● Work item
Quote the passage on scaling back work, below, from "This I did, cutting" up to and including "on much less.".

● Passage
-------------------------
The Idol of Work



This I did, cutting back my university teaching schedule to half time, giving up committees and projects, asking for an extension on a pending book deadline. The first and most dramatic effect of all this scaling back was on the family budget; suddenly, we had to learn to live on much less.

Yet more difficult than the financial hit was the emotional one. I was slowly, deliberately giving up my place in the center of things, my spot in the busy hub. I, a healthy middle-aged person, was disengaging for no apparent reason, walking away from new challenges at the very time I should have been pursuing them with even greater vigor. On certain occasions I caught a look of moral disapproval in a colleague’s eyes. This inevitably triggered self-doubt, which was lurking just beneath the surface.

However, there were also surprising rewards in this new way of life. One day, for example, on my first summer off in years, I was out weeding the garden and realized that, between the warm sun on my back, the smell of the earth, the singing of birds, I was having a great time. Yet how many years had I performed this particular chore in a dutiful, grudging way, racing against time so as to get back to something “more important”?

Better yet, this was a job I’d never have to give up; the university might let me go, my publisher abandon me, but there would always be weeds. The thought made me straighten up, rub my back, and laugh. Could there be a more anonymous task? One less calculated to win me straight A's, glory, and fame? I looked around me; aside from three crows intently watching everything I did, the admiring audience I’d been playing to since kindergarten had long since disappeared. I was a nameless middle-aged woman in an old straw hat, sore of back and dirty of hands — not exactly the world-beater I’d imagined I might someday be.
-------------------------
● Exercise data
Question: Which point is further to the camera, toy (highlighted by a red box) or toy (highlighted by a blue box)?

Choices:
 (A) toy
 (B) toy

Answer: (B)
-------------------------
● Exercise result
This I did, cutting back my university teaching schedule to half time, giving up committees and projects, asking for an extension on a pending book deadline. The first and most dramatic effect of all this scaling back was on the family budget; suddenly, we had to learn to live on much less.